■ Task directions
Convert the stretch from the start of the rows through the line containing "ờng nổi danh trên toàn thế giới." into a Markdown table with two columns, No. and Line, giving each line a number and leaving out blank lines.
══════════
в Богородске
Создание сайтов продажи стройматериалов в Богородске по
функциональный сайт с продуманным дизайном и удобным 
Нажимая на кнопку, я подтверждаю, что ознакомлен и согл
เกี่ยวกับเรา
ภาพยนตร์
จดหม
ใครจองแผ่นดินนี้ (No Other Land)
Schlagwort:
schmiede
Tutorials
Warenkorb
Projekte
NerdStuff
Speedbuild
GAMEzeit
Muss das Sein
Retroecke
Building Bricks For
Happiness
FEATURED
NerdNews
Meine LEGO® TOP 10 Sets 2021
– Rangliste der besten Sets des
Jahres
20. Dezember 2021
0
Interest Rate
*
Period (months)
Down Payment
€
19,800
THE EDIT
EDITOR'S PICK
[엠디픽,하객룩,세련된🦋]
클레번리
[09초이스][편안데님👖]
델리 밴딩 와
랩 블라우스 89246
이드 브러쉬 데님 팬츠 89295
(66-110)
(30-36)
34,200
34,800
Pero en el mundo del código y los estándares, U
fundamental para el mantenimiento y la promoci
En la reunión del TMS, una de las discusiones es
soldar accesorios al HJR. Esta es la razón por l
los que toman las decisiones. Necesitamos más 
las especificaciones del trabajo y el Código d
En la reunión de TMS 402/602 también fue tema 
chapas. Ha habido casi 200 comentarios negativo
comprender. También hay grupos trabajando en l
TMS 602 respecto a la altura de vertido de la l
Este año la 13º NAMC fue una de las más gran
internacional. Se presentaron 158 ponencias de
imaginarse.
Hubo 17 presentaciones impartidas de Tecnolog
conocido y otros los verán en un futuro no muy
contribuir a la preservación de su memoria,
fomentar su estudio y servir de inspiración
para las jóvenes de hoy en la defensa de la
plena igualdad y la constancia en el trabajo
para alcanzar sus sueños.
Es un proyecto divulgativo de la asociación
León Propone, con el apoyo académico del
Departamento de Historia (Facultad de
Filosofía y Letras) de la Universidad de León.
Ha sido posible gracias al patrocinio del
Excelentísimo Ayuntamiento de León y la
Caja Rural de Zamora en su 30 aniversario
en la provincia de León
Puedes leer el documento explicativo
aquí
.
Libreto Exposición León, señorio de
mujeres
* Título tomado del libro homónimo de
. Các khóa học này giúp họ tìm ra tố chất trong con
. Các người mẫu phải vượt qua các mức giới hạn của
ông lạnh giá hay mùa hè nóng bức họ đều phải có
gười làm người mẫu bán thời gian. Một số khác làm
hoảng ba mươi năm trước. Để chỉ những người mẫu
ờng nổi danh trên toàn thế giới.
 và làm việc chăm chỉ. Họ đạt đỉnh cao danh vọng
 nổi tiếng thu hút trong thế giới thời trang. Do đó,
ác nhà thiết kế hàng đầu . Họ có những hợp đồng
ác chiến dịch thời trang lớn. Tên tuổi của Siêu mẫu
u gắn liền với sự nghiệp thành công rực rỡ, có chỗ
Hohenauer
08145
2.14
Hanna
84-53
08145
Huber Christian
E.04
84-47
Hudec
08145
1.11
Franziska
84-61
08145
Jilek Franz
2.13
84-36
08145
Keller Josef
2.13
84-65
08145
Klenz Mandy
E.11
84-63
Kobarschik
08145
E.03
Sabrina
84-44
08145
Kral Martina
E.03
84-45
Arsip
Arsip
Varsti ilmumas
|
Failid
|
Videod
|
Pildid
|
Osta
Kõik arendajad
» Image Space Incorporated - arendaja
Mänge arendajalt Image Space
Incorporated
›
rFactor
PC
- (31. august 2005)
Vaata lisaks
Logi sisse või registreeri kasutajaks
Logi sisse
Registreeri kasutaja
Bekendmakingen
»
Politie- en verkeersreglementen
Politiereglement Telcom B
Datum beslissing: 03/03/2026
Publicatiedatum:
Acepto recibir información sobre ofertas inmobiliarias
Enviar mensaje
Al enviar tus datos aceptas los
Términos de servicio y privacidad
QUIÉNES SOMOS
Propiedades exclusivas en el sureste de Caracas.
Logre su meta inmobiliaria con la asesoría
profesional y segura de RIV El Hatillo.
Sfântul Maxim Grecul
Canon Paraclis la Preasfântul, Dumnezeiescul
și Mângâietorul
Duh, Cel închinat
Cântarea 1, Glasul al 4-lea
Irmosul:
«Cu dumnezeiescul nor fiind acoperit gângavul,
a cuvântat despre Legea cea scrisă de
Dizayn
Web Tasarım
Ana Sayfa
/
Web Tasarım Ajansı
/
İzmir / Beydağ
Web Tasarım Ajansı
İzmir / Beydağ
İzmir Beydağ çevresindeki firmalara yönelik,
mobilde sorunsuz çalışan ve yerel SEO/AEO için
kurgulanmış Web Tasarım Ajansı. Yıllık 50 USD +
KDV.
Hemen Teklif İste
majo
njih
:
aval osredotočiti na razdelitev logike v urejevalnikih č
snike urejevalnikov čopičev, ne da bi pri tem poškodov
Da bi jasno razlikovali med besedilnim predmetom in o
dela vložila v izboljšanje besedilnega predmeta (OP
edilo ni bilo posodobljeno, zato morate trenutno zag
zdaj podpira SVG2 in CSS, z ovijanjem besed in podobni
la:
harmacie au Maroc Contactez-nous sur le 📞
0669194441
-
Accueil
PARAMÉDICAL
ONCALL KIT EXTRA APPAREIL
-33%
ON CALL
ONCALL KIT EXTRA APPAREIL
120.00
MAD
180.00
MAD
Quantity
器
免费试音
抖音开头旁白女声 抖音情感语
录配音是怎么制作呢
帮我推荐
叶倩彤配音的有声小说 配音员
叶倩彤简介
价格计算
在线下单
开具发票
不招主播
══════════
■ Task answer
| No. | Line |
|---|---|
| 1 | в Богородске |
| 2 | Создание сайтов продажи стройматериалов в Богородске по |
| 3 | функциональный сайт с продуманным дизайном и удобным  |
| 4 | Нажимая на кнопку, я подтверждаю, что ознакомлен и согл |
| 5 | เกี่ยวกับเรา |
| 6 | ภาพยนตร์ |
| 7 | จดหม |
| 8 | ใครจองแผ่นดินนี้ (No Other Land) |
| 9 | Schlagwort: |
| 10 | schmiede |
| 11 | Tutorials |
| 12 | Warenkorb |
| 13 | Projekte |
| 14 | NerdStuff |
| 15 | Speedbuild |
| 16 | GAMEzeit |
| 17 | Muss das Sein |
| 18 | Retroecke |
| 19 | Building Bricks For |
| 20 | Happiness |
| 21 | FEATURED |
| 22 | NerdNews |
| 23 | Meine LEGO® TOP 10 Sets 2021 |
| 24 | – Rangliste der besten Sets des |
| 25 | Jahres |
| 26 | 20. Dezember 2021 |
| 27 | 0 |
| 28 | Interest Rate |
| 29 | * |
| 30 | Period (months) |
| 31 | Down Payment |
| 32 | € |
| 33 | 19,800 |
| 34 | THE EDIT |
| 35 | EDITOR'S PICK |
| 36 | [엠디픽,하객룩,세련된🦋] |
| 37 | 클레번리 |
| 38 | [09초이스][편안데님👖] |
| 39 | 델리 밴딩 와 |
| 40 | 랩 블라우스 89246 |
| 41 | 이드 브러쉬 데님 팬츠 89295 |
| 42 | (66-110) |
| 43 | (30-36) |
| 44 | 34,200 |
| 45 | 34,800 |
| 46 | Pero en el mundo del código y los estándares, U |
| 47 | fundamental para el mantenimiento y la promoci |
| 48 | En la reunión del TMS, una de las discusiones es |
| 49 | soldar accesorios al HJR. Esta es la razón por l |
| 50 | los que toman las decisiones. Necesitamos más  |
| 51 | las especificaciones del trabajo y el Código d |
| 52 | En la reunión de TMS 402/602 también fue tema  |
| 53 | chapas. Ha habido casi 200 comentarios negativo |
| 54 | comprender. También hay grupos trabajando en l |
| 55 | TMS 602 respecto a la altura de vertido de la l |
| 56 | Este año la 13º NAMC fue una de las más gran |
| 57 | internacional. Se presentaron 158 ponencias de |
| 58 | imaginarse. |
| 59 | Hubo 17 presentaciones impartidas de Tecnolog |
| 60 | conocido y otros los verán en un futuro no muy |
| 61 | contribuir a la preservación de su memoria, |
| 62 | fomentar su estudio y servir de inspiración |
| 63 | para las jóvenes de hoy en la defensa de la |
| 64 | plena igualdad y la constancia en el trabajo |
| 65 | para alcanzar sus sueños. |
| 66 | Es un proyecto divulgativo de la asociación |
| 67 | León Propone, con el apoyo académico del |
| 68 | Departamento de Historia (Facultad de |
| 69 | Filosofía y Letras) de la Universidad de León. |
| 70 | Ha sido posible gracias al patrocinio del |
| 71 | Excelentísimo Ayuntamiento de León y la |
| 72 | Caja Rural de Zamora en su 30 aniversario |
| 73 | en la provincia de León |
| 74 | Puedes leer el documento explicativo |
| 75 | aquí |
| 76 | . |
| 77 | Libreto Exposición León, señorio de |
| 78 | mujeres |
| 79 | * Título tomado del libro homónimo de |
| 80 | . Các khóa học này giúp họ tìm ra tố chất trong con |
| 81 | . Các người mẫu phải vượt qua các mức giới hạn của |
| 82 | ông lạnh giá hay mùa hè nóng bức họ đều phải có |
| 83 | gười làm người mẫu bán thời gian. Một số khác làm |
| 84 | hoảng ba mươi năm trước. Để chỉ những người mẫu |
| 85 | ờng nổi danh trên toàn thế giới. |